Our TR5 Restoration continues as another load of parts arrive. We’re currently waiting on the bodywork to arrive to really start making progress on this project. The chassis continues to be built up within our workshop and is now up on wheels.
Our Triumph was brought to us part way through it’s restoration. As such, the body shell is being restored elsewhere. We’ve been sent images as the body progresses and we do hope to have it with us very soon to continue with the re-build.
Kath has now completed restoring our Triumph TR5 seats in this lovely grey leather work. We can’t wait to see how they’ll look in the vehicle!
Kath has done a wonderful job trimming our 1968 Triumph TR5 seats.
She’s fitted the new cover onto the frame and completed the final assembly.
Our Triumph TR6 Restoration continues as we build up the chassis. It has had the following parts installed.
The rear of the TR5 has also been started with new coil springs and rear diff and driveshafts being installed.
Our Triumph TR5 is currently having it’s interior trimmed at our in-house trim shop.

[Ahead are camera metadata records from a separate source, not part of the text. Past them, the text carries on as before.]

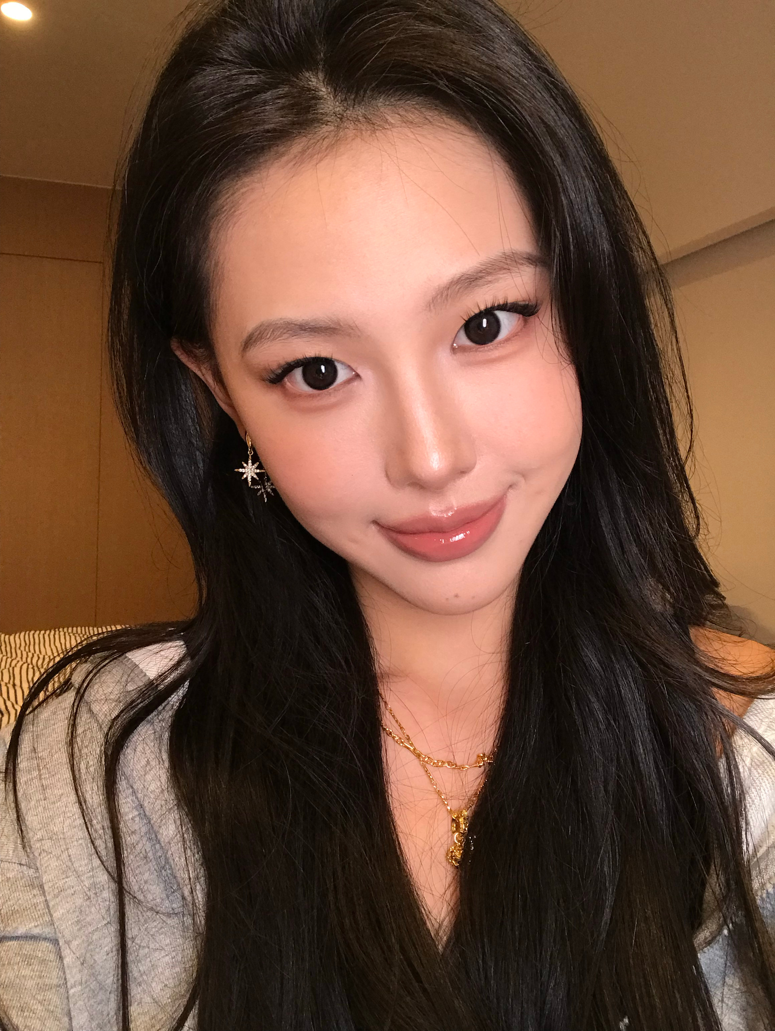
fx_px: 954
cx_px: 388
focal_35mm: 32
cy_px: 516
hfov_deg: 44.2
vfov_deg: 56.8
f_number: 2.2
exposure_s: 1/32
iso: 64
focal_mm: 2.87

Kath has made webbing straps to attach to the seat frames. She then begun stuffing the side bolsters and seat backing with foam, moulding the foam position to fully fill the available space.
The final stage will now be to stitch back up the leather outside of the seat and install components back together. As always, Kath’s attention to detail is second to none. Stay tuned to see our TR5 Restoration progress!
We’re in the early stages of our TR5 restoration. We need to asses which parts of the vehicle can be refurbished and which components will need to be replaced. As such, we will be stripping down every component and assembling from the ground up to ensure everything is in perfect condition.
Pictured below, Andy is stripping down the wheel hubs.
Coming in as a part restoration is this 68′ Triumph TR5. A stalled project, this vehicle will now be taken in by us at Bridge Classic Cars for a total restoration.
Built in Coventry, Triumphed manufactured TR5’s between August 1967 and September 1968. The vehicle, along with the Herald and Spitfire was styled by Giovanni Michelotti. We’re honoured to bring another one of these beautiful little sports cars back to life.
We’re waiting on all of the parts that are currently with the vehicle to arrive, but so far we have pictured the chassis, suspension components (front hubs) and the seats.